- **PASSAGE PROVIDED**

National Guard veteran Sekou Toure defended the invasion, But as far as us leaving there without a stable regime, that was not a good idea, he said. It went down the drain pretty much. I dont think we accomplished the mission 100 percent because we rushed out of there.
Wow glad we stayed to train. We really did a great job in training the Iraq forces even these untrained guys are beating them. Wonder how the Afgan training is going? Somebody must be making a mint on training.
we’re back to Bush’s fault? pathetic. Next the Liberals will be blaming President Jefferson for sending troops into Tripoli.
Apparently this idiot is unaware that the sectarian issues had been there ever since the Iraq/Iran war. Heck ever since the Islamic crescent broke into two pieces over 700 years ago.
Well, if we weren’t prepared to stay there for at least 20 years, then yes, Bush did kick the hornets’ nest.
I think that Gov. Chaffee should be required to turn-in his “Christian Name” of ‘Lincoln’ due to his clueless idiocy. No matter how you slice it, the drumbeat for the war with that genocidal Tyrant was across all party lines. In the face of any number of solemn UN resolutions and restrictions, Hussein, with the wink-wink aid of Russia, France and China, played the rest of the world for fools. To state that we could have ‘contained’ Iraq is to arrogantly ignore history!
I knew it would take long to start blaming Bush. Never mind thata Obma was so eager to get out of Iraq that he didn’t even want to negotiate a stabilizing military force there.

- **WHAT TO DO**
1. Print the section of the Iraq war comments from "I think that" up to and including "arrogantly ignore history!".
2. In the Iraq war comments, which countries are said to have aided Hussein?
3. Condense the paragraph of the Iraq war comments that begins "I think that Gov. Chaffee" into a shorter version that keeps its main points.

- **RECORDS**
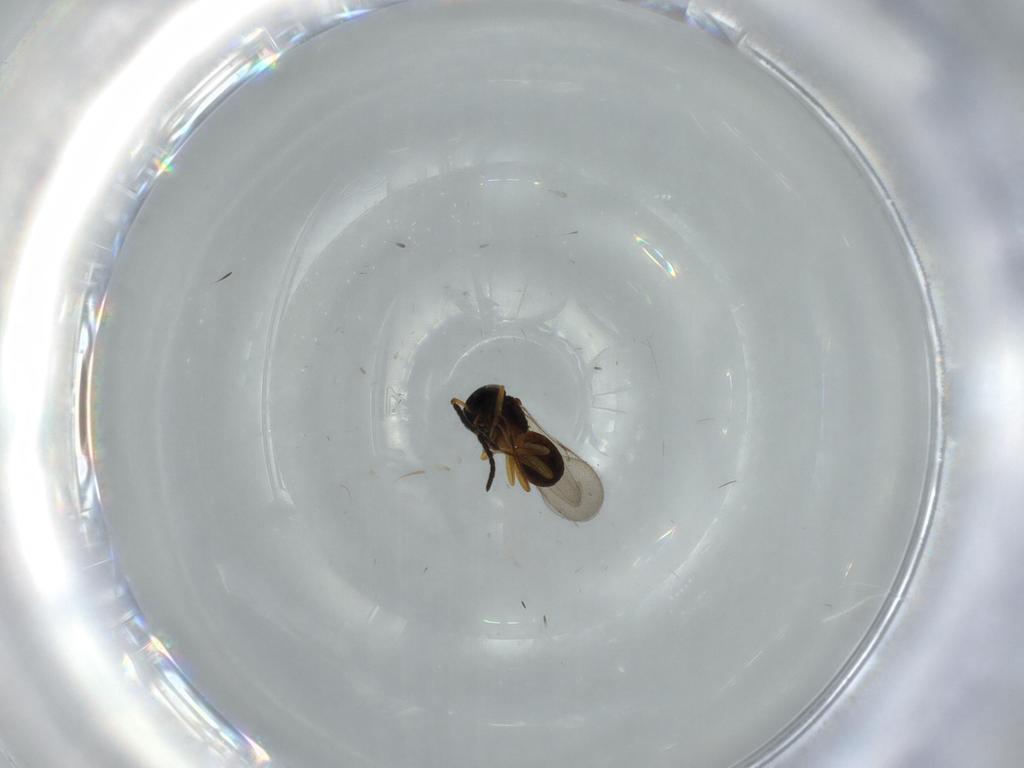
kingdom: Animalia
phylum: Arthropoda
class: Insecta
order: Coleoptera
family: Curculionidae
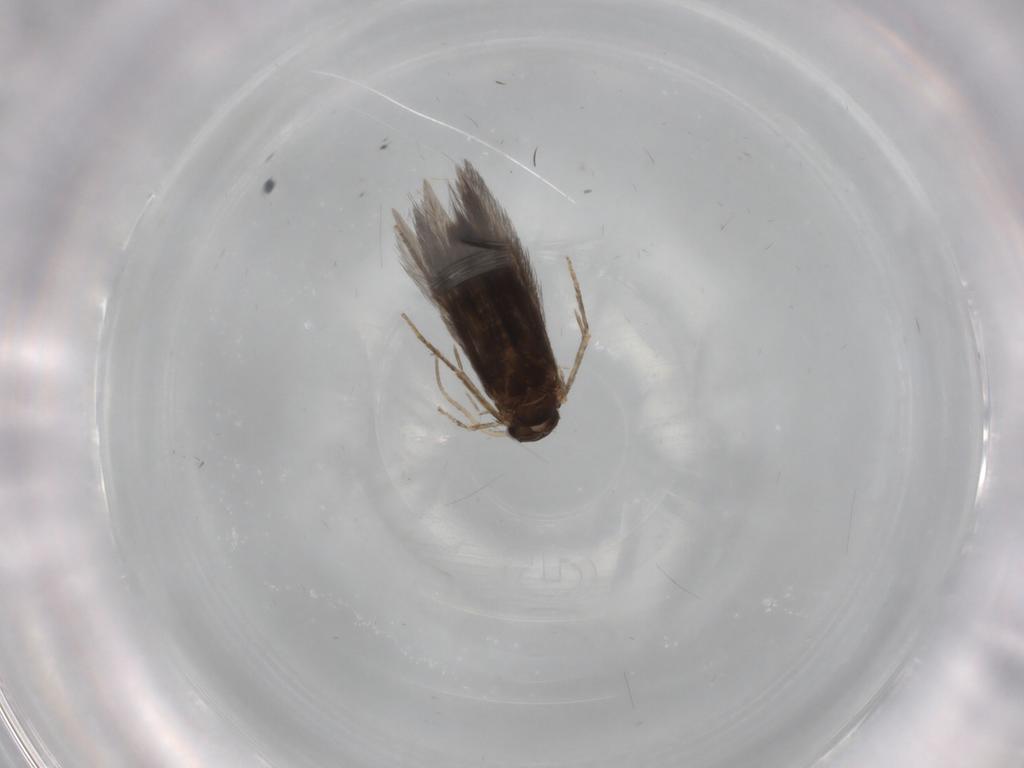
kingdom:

- **SOLUTION LIST**
1.
I think that Gov. Chaffee should be required to turn-in his “Christian Name” of ‘Lincoln’ due to his clueless idiocy. No matter how you slice it, the drumbeat for the war with that genocidal Tyrant was across all party lines. In the face of any number of solemn UN resolutions and restrictions, Hussein, with the wink-wink aid of Russia, France and China, played the rest of the world for fools. To state that we could have ‘contained’ Iraq is to arrogantly ignore history!

2. Russia, France and China.

3. The writer says Gov. Chaffee should have to give up his "Christian Name" of "Lincoln" because of his clueless idiocy. The call for war with Hussein crossed all party lines. Despite many UN resolutions and restrictions, Hussein, with help from Russia, France and China, played the world for fools. Claiming Iraq could have been contained ignores history.